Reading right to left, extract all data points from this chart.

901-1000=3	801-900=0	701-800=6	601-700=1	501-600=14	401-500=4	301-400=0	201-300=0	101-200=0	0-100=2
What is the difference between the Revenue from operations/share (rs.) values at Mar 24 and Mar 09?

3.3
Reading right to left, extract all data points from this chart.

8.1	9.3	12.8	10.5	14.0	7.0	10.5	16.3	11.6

================

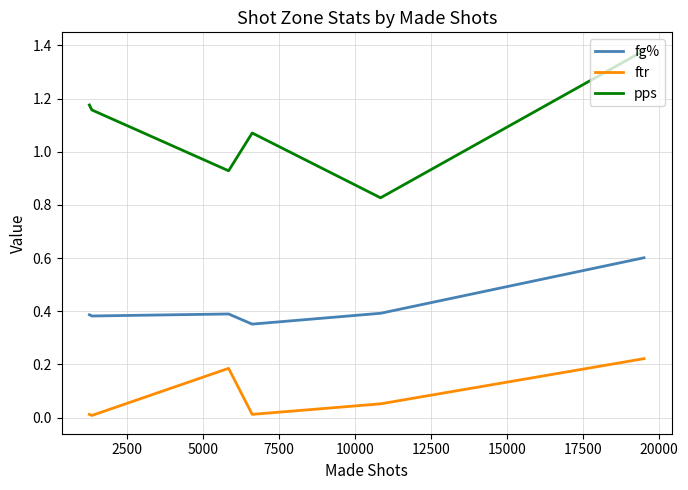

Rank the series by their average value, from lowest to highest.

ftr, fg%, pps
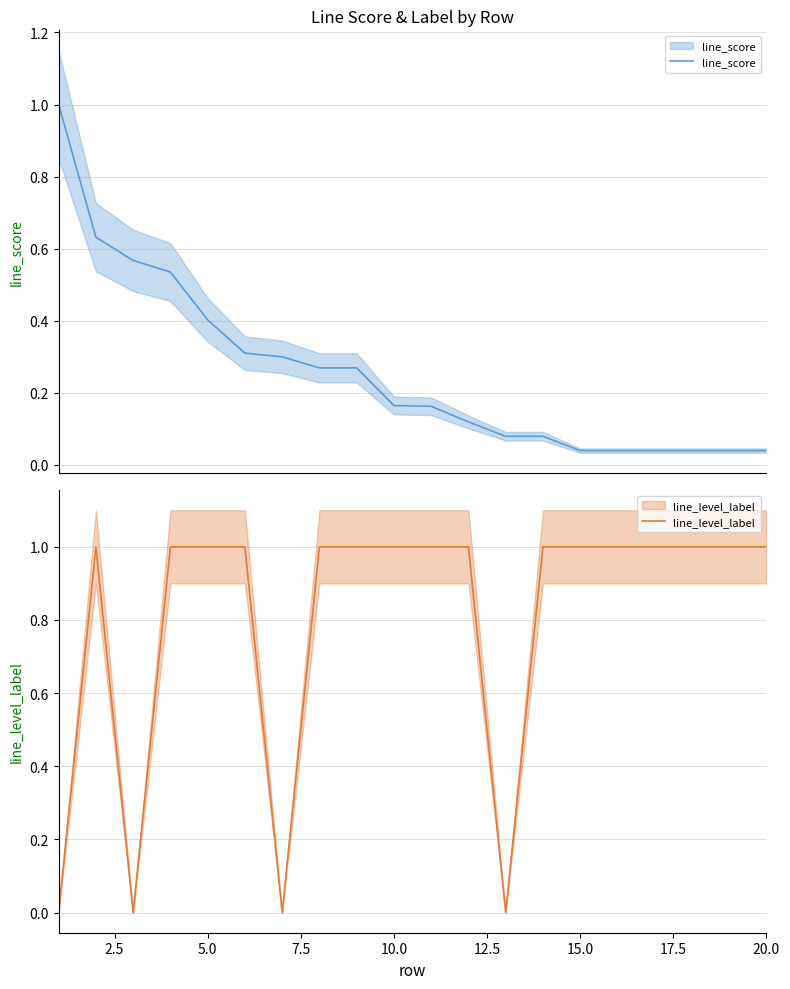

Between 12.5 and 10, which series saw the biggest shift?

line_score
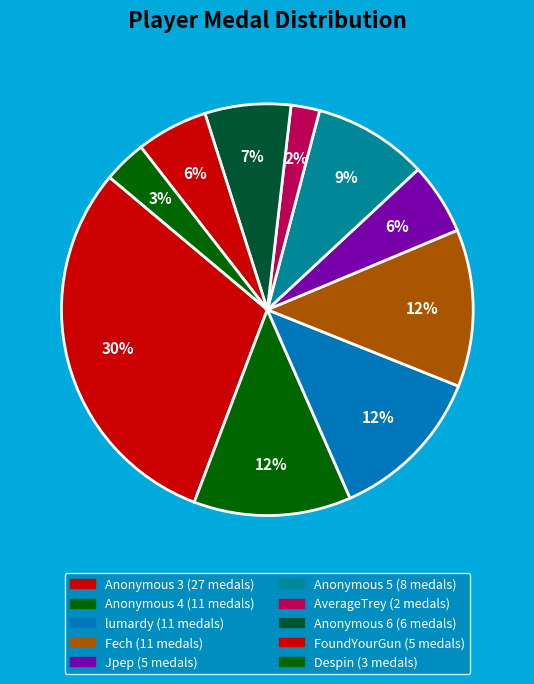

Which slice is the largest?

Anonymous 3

================

◆ About this exercise: Can you copy the records word for word, from the line with "Between 12.5 and" through the line with "Anonymous 3", including both, and leave out any pictures?

◆ Response area:
Between 12.5 and 10, which series saw the biggest shift?

line_score

Which slice is the largest?

Anonymous 3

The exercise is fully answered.